[Document layout detection data]
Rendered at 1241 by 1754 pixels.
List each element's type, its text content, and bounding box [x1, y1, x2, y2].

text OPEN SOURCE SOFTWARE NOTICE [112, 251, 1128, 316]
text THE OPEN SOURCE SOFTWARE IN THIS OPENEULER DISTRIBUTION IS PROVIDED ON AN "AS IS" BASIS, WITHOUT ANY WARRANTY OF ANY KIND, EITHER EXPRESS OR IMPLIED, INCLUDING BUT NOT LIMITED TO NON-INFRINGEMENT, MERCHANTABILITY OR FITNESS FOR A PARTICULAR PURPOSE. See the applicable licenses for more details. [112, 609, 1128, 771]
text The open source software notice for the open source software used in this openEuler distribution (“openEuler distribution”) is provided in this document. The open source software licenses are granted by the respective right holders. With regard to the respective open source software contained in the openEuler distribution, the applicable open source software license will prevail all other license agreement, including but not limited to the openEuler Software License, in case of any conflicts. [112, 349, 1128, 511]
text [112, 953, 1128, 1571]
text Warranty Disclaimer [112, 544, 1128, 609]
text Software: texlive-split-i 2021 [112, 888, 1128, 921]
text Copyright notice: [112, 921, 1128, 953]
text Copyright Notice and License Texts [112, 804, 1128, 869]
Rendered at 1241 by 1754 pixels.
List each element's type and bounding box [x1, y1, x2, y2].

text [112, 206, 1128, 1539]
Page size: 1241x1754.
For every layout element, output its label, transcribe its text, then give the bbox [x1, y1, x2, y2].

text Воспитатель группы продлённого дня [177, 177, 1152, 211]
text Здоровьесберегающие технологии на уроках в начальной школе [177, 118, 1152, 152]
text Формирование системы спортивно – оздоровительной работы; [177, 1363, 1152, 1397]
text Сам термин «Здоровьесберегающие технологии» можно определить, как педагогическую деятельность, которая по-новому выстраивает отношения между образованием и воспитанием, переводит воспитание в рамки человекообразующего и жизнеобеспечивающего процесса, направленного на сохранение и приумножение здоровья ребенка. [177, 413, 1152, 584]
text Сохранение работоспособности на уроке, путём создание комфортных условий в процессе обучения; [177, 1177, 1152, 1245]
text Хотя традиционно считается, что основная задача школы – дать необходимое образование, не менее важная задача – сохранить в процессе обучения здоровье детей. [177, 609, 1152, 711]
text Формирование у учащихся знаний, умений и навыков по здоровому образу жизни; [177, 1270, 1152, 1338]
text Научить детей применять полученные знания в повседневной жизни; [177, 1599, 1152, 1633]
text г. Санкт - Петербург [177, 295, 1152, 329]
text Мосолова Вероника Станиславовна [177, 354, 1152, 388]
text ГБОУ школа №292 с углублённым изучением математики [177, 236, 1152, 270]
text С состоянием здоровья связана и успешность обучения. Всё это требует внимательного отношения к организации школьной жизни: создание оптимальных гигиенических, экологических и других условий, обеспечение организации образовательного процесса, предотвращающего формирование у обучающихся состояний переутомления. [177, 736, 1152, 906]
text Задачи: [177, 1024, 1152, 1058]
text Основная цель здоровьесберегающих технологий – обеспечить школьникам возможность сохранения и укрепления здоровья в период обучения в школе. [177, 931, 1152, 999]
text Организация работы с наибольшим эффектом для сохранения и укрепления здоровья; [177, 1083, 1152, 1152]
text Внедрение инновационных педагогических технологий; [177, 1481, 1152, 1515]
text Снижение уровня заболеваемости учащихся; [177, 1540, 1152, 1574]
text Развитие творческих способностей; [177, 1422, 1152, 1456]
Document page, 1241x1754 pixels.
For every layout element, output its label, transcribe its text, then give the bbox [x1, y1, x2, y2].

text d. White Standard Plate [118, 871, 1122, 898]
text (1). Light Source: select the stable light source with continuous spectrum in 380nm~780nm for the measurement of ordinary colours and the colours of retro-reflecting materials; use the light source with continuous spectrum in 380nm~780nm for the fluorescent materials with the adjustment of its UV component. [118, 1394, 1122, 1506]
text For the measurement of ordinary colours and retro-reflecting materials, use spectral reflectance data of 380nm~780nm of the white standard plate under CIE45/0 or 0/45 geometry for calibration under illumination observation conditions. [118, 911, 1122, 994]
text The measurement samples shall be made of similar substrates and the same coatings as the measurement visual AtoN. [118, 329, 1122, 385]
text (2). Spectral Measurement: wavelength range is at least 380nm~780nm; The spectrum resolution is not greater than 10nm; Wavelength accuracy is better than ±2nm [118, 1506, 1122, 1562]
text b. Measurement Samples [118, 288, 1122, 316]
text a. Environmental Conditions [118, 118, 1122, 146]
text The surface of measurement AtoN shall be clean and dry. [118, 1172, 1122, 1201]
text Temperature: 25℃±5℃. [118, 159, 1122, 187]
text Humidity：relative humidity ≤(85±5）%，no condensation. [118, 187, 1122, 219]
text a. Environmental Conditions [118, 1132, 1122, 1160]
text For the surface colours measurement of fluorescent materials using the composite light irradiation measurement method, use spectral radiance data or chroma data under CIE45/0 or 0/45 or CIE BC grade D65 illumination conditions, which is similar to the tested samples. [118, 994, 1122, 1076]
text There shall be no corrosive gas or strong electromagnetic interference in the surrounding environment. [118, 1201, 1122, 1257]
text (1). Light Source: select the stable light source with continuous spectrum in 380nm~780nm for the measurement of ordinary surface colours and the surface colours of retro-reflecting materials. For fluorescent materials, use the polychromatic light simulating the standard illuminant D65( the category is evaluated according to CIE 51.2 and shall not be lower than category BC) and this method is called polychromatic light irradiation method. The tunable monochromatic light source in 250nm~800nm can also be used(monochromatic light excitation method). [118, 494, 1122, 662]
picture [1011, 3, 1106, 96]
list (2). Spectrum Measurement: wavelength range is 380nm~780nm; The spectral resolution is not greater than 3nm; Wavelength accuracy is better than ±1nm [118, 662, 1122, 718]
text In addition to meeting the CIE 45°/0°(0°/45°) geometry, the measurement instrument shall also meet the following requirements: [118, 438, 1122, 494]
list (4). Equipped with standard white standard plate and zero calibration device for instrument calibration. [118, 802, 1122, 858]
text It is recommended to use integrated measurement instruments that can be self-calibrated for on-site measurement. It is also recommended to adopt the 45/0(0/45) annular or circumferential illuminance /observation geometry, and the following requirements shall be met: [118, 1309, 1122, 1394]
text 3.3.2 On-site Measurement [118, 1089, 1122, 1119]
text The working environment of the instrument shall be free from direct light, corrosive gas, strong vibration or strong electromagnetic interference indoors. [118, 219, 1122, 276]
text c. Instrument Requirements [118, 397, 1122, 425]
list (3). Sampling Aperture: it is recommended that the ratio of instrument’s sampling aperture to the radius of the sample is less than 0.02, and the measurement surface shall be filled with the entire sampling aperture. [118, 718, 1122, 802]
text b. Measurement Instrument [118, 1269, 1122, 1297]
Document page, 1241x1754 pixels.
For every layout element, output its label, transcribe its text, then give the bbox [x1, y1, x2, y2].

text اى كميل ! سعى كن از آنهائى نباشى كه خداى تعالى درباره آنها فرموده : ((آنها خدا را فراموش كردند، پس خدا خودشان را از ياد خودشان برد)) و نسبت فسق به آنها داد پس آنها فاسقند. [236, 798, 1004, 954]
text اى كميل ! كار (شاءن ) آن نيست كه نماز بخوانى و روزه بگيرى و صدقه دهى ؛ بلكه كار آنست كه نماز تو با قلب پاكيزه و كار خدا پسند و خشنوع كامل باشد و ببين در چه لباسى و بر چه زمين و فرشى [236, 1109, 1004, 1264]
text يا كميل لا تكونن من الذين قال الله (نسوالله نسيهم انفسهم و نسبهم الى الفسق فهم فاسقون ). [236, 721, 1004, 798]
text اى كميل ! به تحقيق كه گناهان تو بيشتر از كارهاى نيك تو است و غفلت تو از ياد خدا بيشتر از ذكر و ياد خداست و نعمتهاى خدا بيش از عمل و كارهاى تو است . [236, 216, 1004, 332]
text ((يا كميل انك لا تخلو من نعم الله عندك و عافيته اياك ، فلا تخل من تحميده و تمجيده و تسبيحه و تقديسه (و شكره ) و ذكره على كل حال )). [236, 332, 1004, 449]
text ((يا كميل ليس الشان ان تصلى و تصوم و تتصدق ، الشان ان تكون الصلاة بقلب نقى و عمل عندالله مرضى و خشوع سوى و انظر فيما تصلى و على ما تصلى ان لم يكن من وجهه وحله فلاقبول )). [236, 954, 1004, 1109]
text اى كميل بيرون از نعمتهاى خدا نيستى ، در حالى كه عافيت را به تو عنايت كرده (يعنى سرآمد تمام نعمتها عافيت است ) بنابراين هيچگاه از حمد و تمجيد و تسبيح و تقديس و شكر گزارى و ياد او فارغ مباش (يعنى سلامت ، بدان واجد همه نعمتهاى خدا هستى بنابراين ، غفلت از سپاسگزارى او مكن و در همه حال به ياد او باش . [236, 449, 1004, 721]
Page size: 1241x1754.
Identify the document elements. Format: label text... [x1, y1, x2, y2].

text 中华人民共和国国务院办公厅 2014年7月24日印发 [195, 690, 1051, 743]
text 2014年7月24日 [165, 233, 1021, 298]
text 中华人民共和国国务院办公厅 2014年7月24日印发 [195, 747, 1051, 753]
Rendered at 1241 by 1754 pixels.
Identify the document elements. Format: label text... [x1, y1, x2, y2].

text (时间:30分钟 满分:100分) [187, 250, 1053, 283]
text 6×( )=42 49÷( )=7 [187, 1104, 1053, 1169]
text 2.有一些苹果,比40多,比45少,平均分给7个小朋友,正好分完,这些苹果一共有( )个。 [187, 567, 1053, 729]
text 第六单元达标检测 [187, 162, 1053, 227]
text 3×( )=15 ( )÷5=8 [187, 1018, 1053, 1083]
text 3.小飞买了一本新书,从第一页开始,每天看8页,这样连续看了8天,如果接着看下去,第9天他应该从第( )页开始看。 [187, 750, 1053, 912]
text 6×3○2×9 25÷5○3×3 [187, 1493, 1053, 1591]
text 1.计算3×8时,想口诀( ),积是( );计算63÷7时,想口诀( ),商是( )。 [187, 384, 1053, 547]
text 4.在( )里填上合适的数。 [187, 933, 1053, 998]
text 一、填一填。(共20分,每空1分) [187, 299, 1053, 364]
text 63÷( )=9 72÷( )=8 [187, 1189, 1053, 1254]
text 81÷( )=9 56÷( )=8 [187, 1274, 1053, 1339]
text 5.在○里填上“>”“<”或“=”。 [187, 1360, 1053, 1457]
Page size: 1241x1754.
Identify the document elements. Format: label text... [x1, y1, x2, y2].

#### [WHAT IS BEING ASKED]
Those lines above that contain the string "range" should be returned.

#### [FINISHED TASK]
text (2). Spectral Measurement: wavelength range is at least 380nm~780nm; The spectrum resolution is not greater than 10nm; Wavelength accuracy is better than ±2nm [118, 1506, 1122, 1562]
list (2). Spectrum Measurement: wavelength range is 380nm~780nm; The spectral resolution is not greater than 3nm; Wavelength accuracy is better than ±1nm [118, 662, 1122, 718]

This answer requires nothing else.